Collected data:
::::::::::
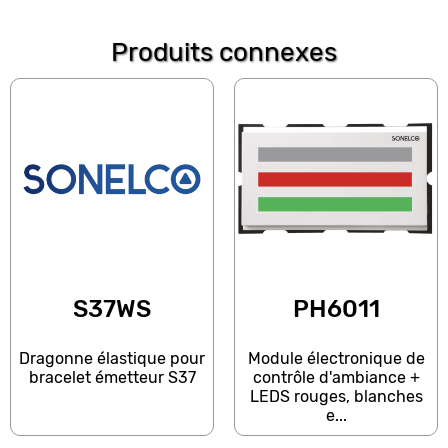
Produits connexes
S37WS
PH6011
Dragonne élastique pour
Module électronique de
bracelet émetteur S37
contrôle d'ambiance +
LEDS rouges, blanches
e...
::::::::::
Task statement: When repeating the entries, leave out every picture and keep the rest exact.

Reply:
Produits connexes
S37WS
PH6011
Dragonne élastique pour
Module électronique de
bracelet émetteur S37
contrôle d'ambiance +
LEDS rouges, blanches
e...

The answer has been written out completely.